Terdakwa Ricksy, menurut Leopold, tidak terbukti melakukan perbuatan melawan hukum maupun menyalahgunakan wewenang serta tidak terbukti terjadinya kerugian negara dalam kasus ini.

Berita Varia (05Feb2015):

Putusan Mahkamah Agung terhadap eks Direktur Utama PT Indosat Mega Media (IM2) Indar Atmanto dipertanyakan banyak pihak. Indar dinilai tak patut dinyatakan bersalah dan juga IM2 tidak seharusnya membayar kerugian negara atas penggunaan pita lebar frekuensi 2,1 Ghz senilai Rp 1,3 triliun karena dakwaan korupsi.

Pengadilan Tindak Pidana Korupsi (Tipikor) menyatakan adanya penggunaan frekuensi 2,1 GHz secara tidak sah yang dilakukan IM2. Namun, menurut anggota Badan Regulasi Telekomunikasi Indonesia (BRTI) Nonot Harsono, IM2 yang merupakan penyelenggara jasa internet memang semestinya tidak diwajibkan memiliki izin menggunakan frekuensi dan membayar BHP (Biaya Hak Penggunaan) frekuensi.

“Dakwaan tindak pidana telekomunikasi (Tipitel) terhadap Indar Atmanto seharusnya bisa diselesaikan di tingkat eksekutif,” kata Nonot. Caranya, dengan mengadakan gelar perkara melalui sidang kabinet yang digelar pemerintah sebagai lembaga eksekutif dengan aparat penegak hukum di bawahnya. Misalnya, Kementerian Koordinator Bidang Politik, Hukum, dan Keamanan (Menkopolhukam), Kementerian Komunikasi dan Informatika (Kominfo), Kepolisian RI (Polri), dan Kejaksaan Agung (Kejagung).

“Sekarang statusnya ruwet karena melibatkan institusi bukan lagi oknum, yaitu Presiden, Mahkamah Agung (MA), dan Kejagung,” sambungnya.

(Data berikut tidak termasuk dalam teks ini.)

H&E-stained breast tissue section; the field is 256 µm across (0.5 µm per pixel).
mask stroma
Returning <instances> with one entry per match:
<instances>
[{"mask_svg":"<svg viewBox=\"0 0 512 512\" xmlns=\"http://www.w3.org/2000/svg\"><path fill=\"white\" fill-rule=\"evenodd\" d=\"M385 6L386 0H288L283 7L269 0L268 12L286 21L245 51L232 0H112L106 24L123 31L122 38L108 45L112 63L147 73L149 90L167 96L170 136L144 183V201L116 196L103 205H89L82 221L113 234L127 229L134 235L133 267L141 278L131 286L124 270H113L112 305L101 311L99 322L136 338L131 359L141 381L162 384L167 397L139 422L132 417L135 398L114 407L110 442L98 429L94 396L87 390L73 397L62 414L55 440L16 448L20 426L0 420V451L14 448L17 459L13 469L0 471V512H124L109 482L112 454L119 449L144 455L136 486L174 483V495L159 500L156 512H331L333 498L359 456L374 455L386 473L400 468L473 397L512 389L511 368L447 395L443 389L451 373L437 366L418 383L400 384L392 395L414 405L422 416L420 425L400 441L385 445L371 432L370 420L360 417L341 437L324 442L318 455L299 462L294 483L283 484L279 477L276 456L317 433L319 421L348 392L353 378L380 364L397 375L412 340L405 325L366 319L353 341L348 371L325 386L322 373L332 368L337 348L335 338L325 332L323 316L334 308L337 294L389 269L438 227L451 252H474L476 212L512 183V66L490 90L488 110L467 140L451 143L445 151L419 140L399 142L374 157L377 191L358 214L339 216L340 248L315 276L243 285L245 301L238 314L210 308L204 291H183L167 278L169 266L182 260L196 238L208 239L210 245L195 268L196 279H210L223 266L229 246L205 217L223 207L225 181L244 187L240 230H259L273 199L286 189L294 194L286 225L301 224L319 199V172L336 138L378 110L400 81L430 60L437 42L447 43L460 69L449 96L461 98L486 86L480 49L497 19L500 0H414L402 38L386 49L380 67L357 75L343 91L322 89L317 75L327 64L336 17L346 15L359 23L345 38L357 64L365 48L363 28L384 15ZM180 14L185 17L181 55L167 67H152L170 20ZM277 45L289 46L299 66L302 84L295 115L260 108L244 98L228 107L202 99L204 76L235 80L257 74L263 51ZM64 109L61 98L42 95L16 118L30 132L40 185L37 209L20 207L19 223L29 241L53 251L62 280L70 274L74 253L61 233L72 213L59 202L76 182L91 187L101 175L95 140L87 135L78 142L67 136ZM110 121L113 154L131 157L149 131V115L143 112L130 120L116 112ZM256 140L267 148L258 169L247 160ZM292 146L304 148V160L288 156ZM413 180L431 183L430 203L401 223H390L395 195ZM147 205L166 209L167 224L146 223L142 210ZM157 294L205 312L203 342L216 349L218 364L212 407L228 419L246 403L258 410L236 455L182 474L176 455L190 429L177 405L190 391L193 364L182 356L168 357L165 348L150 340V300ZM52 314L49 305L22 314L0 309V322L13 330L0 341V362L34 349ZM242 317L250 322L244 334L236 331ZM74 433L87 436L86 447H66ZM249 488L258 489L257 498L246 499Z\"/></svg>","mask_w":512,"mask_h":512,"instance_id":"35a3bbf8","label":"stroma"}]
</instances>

“Kenapa dakwaan Tipitel ditangani dengan pengadilan Tipikor?” tanya Nonot.

Menurut dia, dakwaan terhadap Indar dan IM2 cenderung mengabaikan regulasi yang menjadi payung hukum bagi industri telekomunikasi dan turunannya. Yaitu, Undang-Undang Telekomunikasi, Peraturan Pemerintah (PP) dan Peraturan Menteri (Permen) Komunikasi dan Informatika (Kominfo).

Dalam dakwaan Tipikor yang menjerat IM2 disebutkan, terjadi perbuatan melawan hukum (PMH) yang merugikan keuangan negara. Alasannya, karena IM2 tidak membayar Biaya Hak Penggunaan (BHP) Frekuensi. Faktanya, kata Nonot, tidak ada PMH yang menyalahi regulasi telekomunikasi karena semua sesuai aturan dalam UU, PP dan Permen.